Study Group History Print

The Study Group was founded in 1992, during the conference "Anthropology of Music in Mediterranean Cultures" (Venice, 10-12 September 1992), organized by the ICTM Italian Committee with the support of the Fondazione Olga e Ugo Levi, in Venezia. The title of that conference became the name of the Study Group that the Executive Board of the ICTM recognized in 1993 . The SG was chaired at the time by its founder, Professor Tullia Magrini and had its official seat in Venice, at the Levi Foundation. which generously supported its activity for several years. After Tullia's untimely passing away in 2005, the SG had in Venice, in 2007, its 7th Meeting, in her memory, with the participation of many of her friends. It was devoted to a theme she had herself defined: "Cosmopolitan Cities and Migrant Musics". That seems to have been the closing of the "Venetian era" because, on the one hand, the Levi Foundation changed its cultural policy and, on the other, the Mediterranean Institute of University of Malta volunteered to host our future meetings. In 2010 we had in fact our 8th meeting in Malta, on the theme: "Musical Translations across the Mediterranean" (a detailed summary of it can be read in this website under the link devoted to "Mediterranean Study Group Activities").

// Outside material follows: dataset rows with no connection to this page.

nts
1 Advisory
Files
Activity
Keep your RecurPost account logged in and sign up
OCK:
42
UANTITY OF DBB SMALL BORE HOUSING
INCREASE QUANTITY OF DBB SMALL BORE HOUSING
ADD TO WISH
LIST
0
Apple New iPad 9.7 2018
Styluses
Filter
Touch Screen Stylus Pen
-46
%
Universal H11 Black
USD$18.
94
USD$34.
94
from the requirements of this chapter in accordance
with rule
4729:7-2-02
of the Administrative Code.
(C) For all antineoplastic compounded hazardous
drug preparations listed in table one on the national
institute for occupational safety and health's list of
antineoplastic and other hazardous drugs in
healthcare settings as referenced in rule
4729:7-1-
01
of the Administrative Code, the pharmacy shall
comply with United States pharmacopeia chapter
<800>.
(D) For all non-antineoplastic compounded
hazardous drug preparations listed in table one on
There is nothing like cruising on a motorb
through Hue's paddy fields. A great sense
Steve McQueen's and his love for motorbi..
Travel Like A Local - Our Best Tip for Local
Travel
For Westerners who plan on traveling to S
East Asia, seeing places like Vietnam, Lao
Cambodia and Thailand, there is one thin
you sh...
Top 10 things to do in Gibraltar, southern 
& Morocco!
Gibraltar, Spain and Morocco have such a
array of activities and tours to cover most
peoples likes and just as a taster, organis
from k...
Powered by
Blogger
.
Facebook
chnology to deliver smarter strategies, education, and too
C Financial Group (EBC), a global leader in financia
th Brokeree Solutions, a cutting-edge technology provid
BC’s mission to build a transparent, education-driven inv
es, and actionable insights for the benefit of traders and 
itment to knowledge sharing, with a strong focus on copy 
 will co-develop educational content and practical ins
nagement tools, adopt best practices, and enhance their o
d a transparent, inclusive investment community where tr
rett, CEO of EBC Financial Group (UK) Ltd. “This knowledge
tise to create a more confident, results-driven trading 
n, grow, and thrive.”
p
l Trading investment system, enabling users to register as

Not only did Tullia Magrini found the SG, but also the web journal Music and Anthropology, conceived as an organ of the SG itself. This journal has now its continuation in the present website MMS.

The principal aim of the SG has been the promotion of research and discussion about music considered as a human and social phenomenon, without distinction among art, traditional, and popular repertoires. The SG fosters co-operation among ethnomusicologists, historical musicologists, and scholars from all other disciplines who can contribute to Mediterranean music studies. In keeping with Tullia's approach the 'Mediterranean' signifies for MMS "not merely a geographical and historical region, but also a metaphorical entity with constructed and contested boundaries, cultures, and identities."

In July 2011, at the ICTM World Conference held in St. Johns, Nefoundland (Canada), a business meeting of the SG took place. On that occasion it was decided that from now on its name would be "Mediterranean Music Studies". The new name signals how much we feel that the study of music in this area needs not only anthropology, but history as well, and possibly a host of other disciplines willing to help to understand the very complex patterns of musical interactions that characterize it.